John M. Morehead of North Carolina
The peace convention in Washington continued, but not much new was coming from it. It basically comes down to the Crittenden Compromise again.
WASHINGTON, Wednesday, Feb. 6.
The Peace Convention had a session of four hours to day, during most of which time, Mr. MOREHEAD, of North Carolina, occupied the Chair, Mr. TYLER being too unwell to remain.
Mr. SEDDON, of Virginia, desired to proceed with business, and proposed to take up the Crittenden resolutions for consideration. This met with violent opposition, as most of the Northern Commissioners seemed favorable to delay, and an animated debate followed, in which Messrs. RIVES and SEDDON, of Virginia; CHASE, of Ohio; GUTHRIS, of Kentucky, and others took part. It was finally agreed to defer action until the absent delegations should arrive, and the Convention adjourned.
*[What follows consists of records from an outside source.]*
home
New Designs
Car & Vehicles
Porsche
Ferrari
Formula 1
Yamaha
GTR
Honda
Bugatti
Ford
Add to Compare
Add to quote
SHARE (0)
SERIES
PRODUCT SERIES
There seems to be a difference of opinion as to the prospects of harmony in the Convention. Mr. TYLER, Judge RUFFIN and a few others still believe there is a conciliatory spirit, but most of the Southern men profess to see beneath all the fair and patriotic declarations made a radical difference in views which must soon terminate the proceedings of the Convention unfavorably.
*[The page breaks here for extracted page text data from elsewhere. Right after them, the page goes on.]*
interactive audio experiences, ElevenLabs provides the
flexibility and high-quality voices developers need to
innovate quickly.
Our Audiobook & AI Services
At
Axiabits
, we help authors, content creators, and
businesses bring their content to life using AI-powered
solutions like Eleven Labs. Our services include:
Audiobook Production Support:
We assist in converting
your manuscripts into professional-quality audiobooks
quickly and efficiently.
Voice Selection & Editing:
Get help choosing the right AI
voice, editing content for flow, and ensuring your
The Virginia Commissioners apprehend that the election in their State will be misconceived and lead to difficulty. The result, they say, only proves that their constituents are anxious to preserve the Union, and will await the action of this Convention hopefully. Should they be disappointed, then, they allege, there will be but one voice in the State, and that will be for secession.
The same view is entertained and expressed by the Kentucky Commissioners.
Five of the Tennessee Commissioners arrived this afternoon, and express the opinion that, unless the Crittenden or some similar propositions are speedily agreed on, their State will be almost unanimous for separation from the Union, although she may not join the Southern Confederacy. I give all these expressions of views, of course, without indorsing them.
Senators HUNTER and MASON still declare that it is their opinion that Virginia will secede all the more certainly because of the result of the late election. Mr. GARNETT takes the same position, and expresses regret at the result of the election only because secession is more certain than before, if the Crittenden Compromise is not accepted, and he thinks Virginia’s course will encourage the North to refuse concession.
The effect of the Virginia election is exactly opposite. The Republicans, whose self-respect forbade their yielding anything to those who made concession to their demands on the condition of remaining in the Union, are much more inclined to listen to what Virginia asks after having declared her own fidelity to the Government as it is. Senator CRITTENDEN’s propositions will not be accepted by the North in Congress or in the Peace Convention, but there are concessions which are not compromises, and which may be granted.
The New-York delegation have telegraphed that they would be here in the morning in a body.